WINTER AILMENTS

Dr. Behrouz Hashim

In winters, the human mind and body is exposed to new activity that influences one’s well being.  Here are some common winter ailments you should know about to prevent and minimize their effects.

 

SORE THROAT: We are more likely to stay indoors during winters, and to take out our old dusty blankets and quilts. We are also exposed to winter viruses.  These attack the throat, tonsils, the larynx and the pharynx, causing tonsillitis, laryngitis, pharyngits and bronchitis.

 

PREVENTION: (a) Avoid contact with people who have infection (b) Gargle with salt water (c) Take flu shots (d) Air out and ventilate the room (e) Dress warmly when going outdoors (f) Room heaters and their ventilation ducts and chimneys should be serviced and maintained.

 

DRY SKIN: With onset of winter, there is usually a drop in humidity.  This causes dryness, itching, cracks in the soles, heels and the skin, which can get infected.

 

PREVENTION: Use moisturizing lotions and creams.  Apply oil, Vaseline or petroleum jelly, depending on what suits your skin and how cold and dry the environment is. Vitamin A, C and E protect the skin from dryness, so increase your intake of food and vegetables rich in these vitamins. You may require vitamin supplements too.

 

DEPRESSION OR “WINTER BLUES”: We all feel “low” or “down” from time to time. In winter, because it tends to be cold and grey, people with strong tendency for depression tend to feel more so.

 

The signs and symptoms of depression include loss of interest and enjoyment in every aspect of life, feeling withdrawn from family, friends, work and hobbies, poor personal hygienic and appearance, disturbed sleep, headaches, backache, tightness in the chest, vision problems, giddiness, tiredness and weight loss.

 

PREVENTION: Learn about the disease, talk it over, and seek professional help. Counseling, therapy and medication are important.  Stay in touch with friends, family and the community.

 

BURN: Every winter the number of burns victims increases in the hospitals and emergency rooms.

 

Causes include unsafe room heating methods, poor storage of inflammable liquids, wooden logs, electrical circuit overload due to heaters, spilling of boiling water, particularly while taking a bath, and cooking indoors in make-shift premises.  Since children are kept indoors, they tend to play around in the kitchen and their fascination for matches and fire can draw them to disastrous accidents.

 

PREVENTION: Take safety precautions to avoid contact with fire, boiling water and hold oil.  Check the electrical and gas systems for safety.

 

EAR ACHE: Otlitis media tends to be more common in winters.
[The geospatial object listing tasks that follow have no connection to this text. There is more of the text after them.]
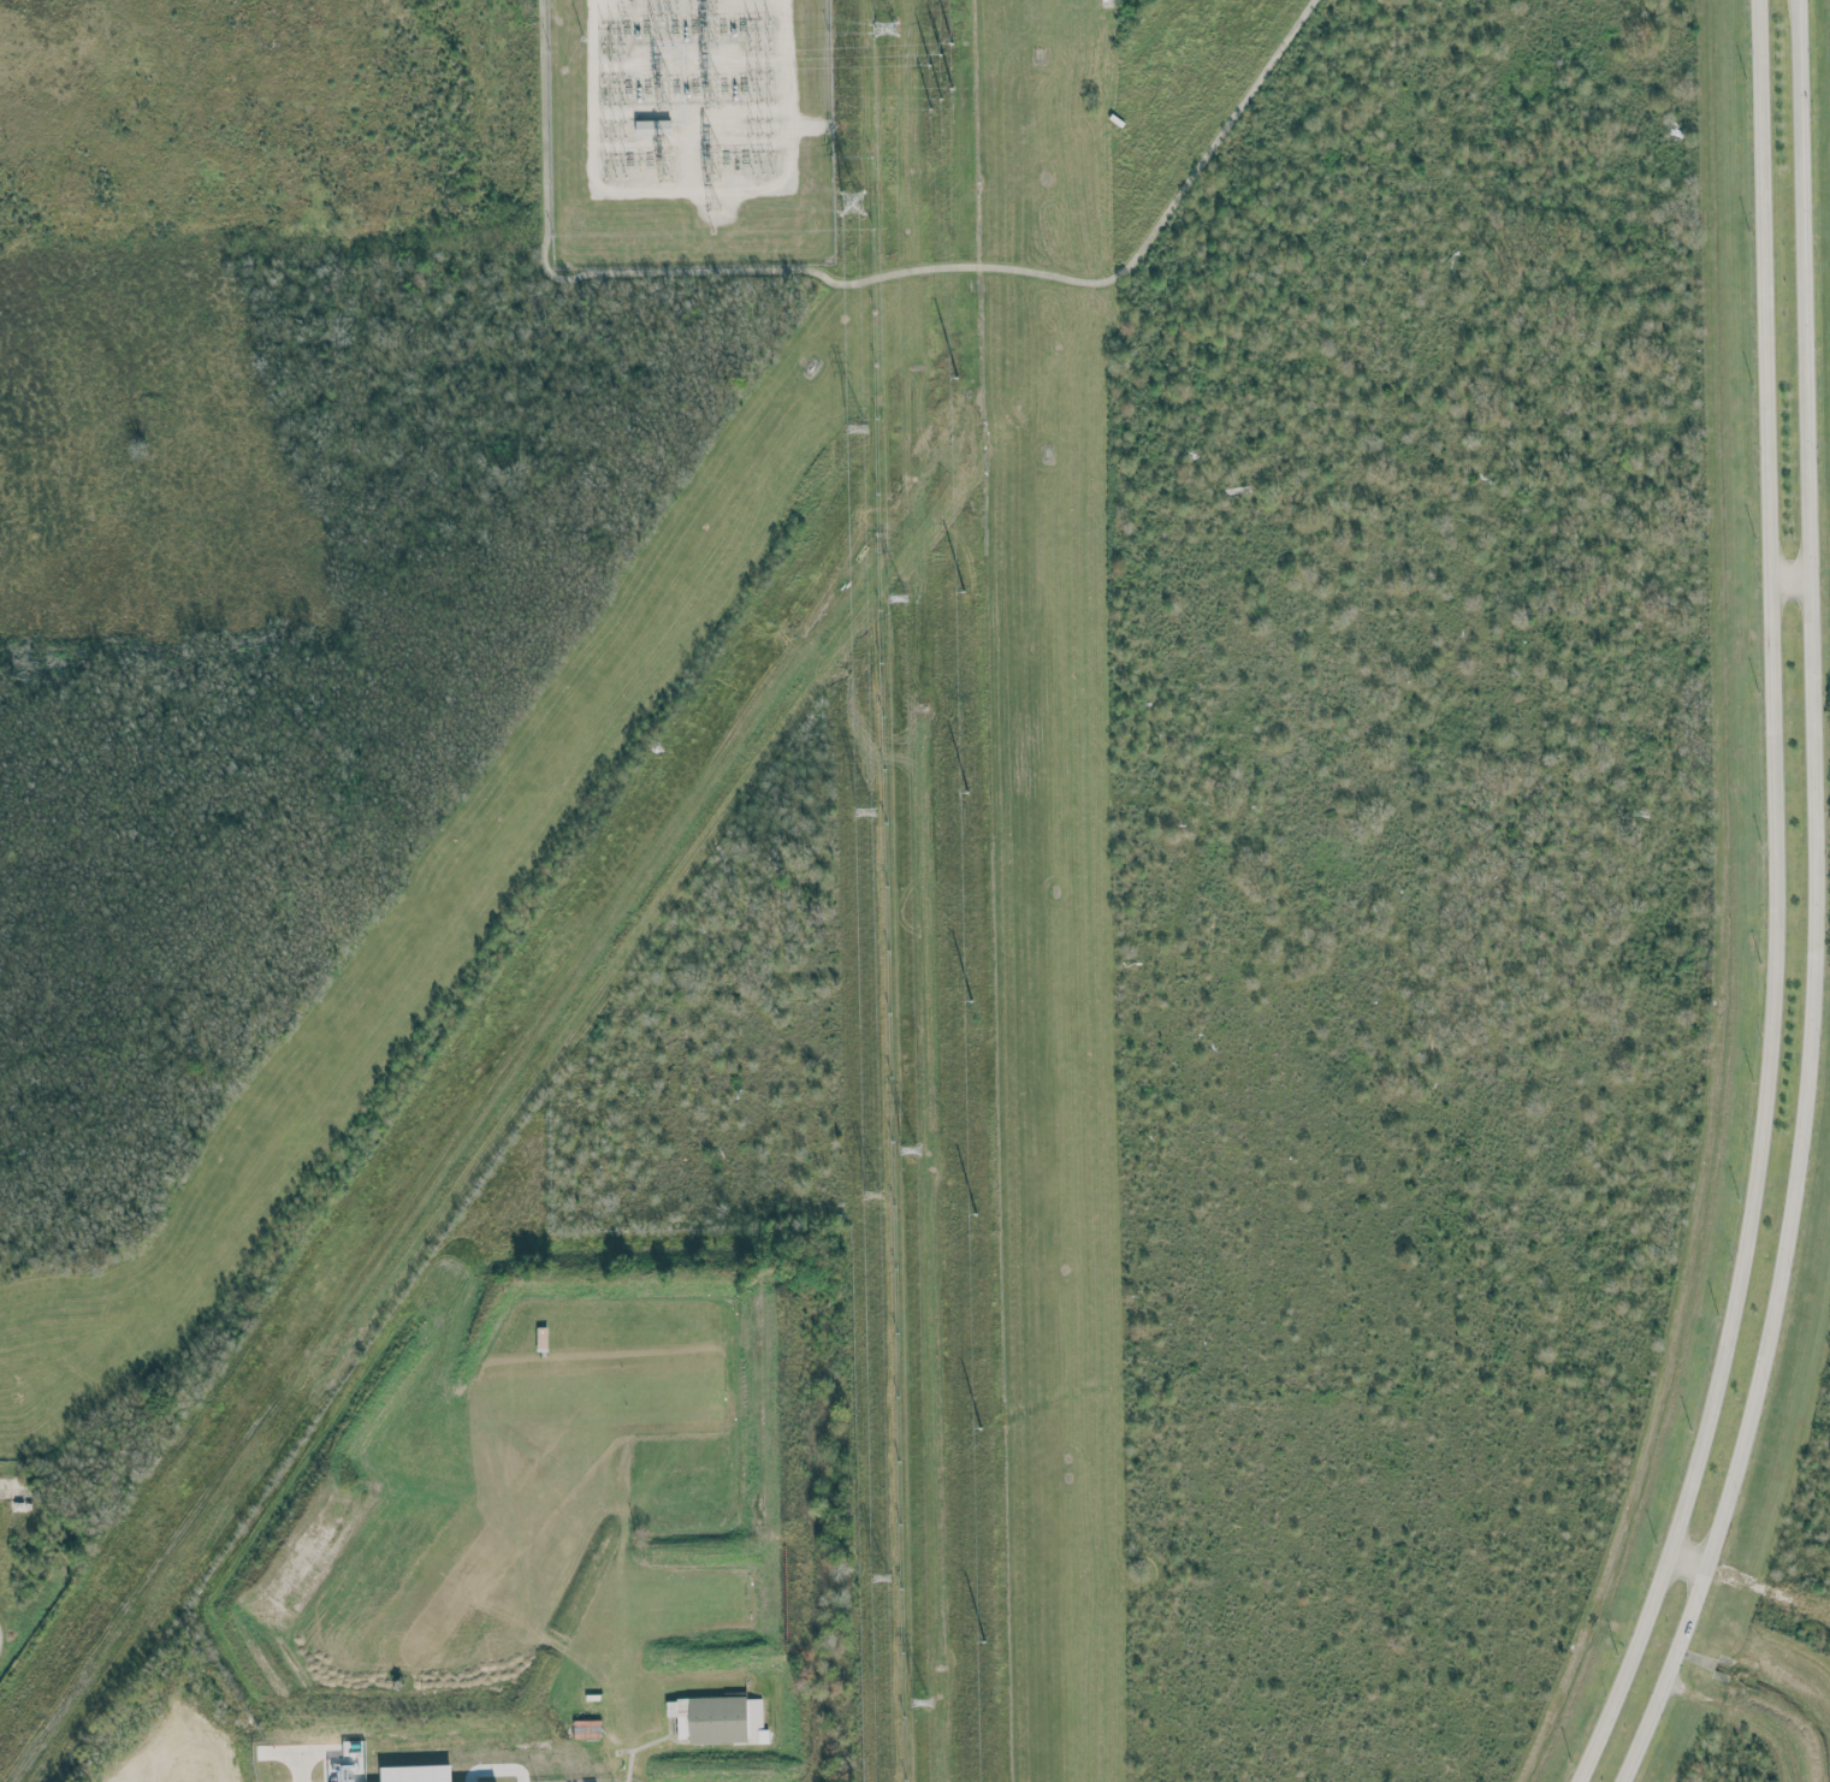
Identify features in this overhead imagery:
power tower: (886, 28)
building: (650, 127)
power substation: (688, 132)
power tower: (850, 204)
road: (860, 280)
power tower: (857, 427)
road: (1787, 578)
power tower: (896, 596)
power tower: (865, 809)
road: (1811, 904)
road: (1773, 905)
power tower: (908, 1151)
power tower: (872, 1193)
road: (1685, 1559)
power tower: (879, 1577)
power tower: (918, 1701)
building: (717, 1719)
road: (303, 1776)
The main reasons are that the nose is running, and gets blocked, and the sinuses get inflamed, all leading to a blocked Eustachian tube. As a result, ear infections due to viruses and bacteria cause intense pain.

 

PREVENTION: Decongestants, gargling a steam inhalation keep the Eustachian tube open so inner ear infections are less frequent.

 

DANDRUFF: The flaking of the scalp is common in winter and causes itching, discomfort and hair loss.

 

PREVENTION: Keep the room humid.  Anti-dandruff shampoo and deep oily scalp massage is very helpful.  Olive oil and mustard oil (sarsoon) provide relief. Palm oil (khopra) dries the scalp, so avoid it in winter.

 

ARTHRITIS: With the arrival of winter, many people with chronic arthritis complain about their joints getting stiff and hurting more.  The reason is that due to a lack of outdoor activity there is less circulation to the joints, as the body re-directs the flow of blood to the main organs like the liver, kidney and intestine, to keep them warm.  Osteoarthritis and Ankylosing Spondylitis get worse in winter.  And since there is pain, the joints are less frequently moved, causing more pain and stiffness.

 

PREVENTION: (a) Keep the joints moving before winter sets in (b) Use a hot water bottle or bag to keep the joints warm (c) Massage gently with warm oil or paraffin as recommended by your doctor and/or physiotherapist.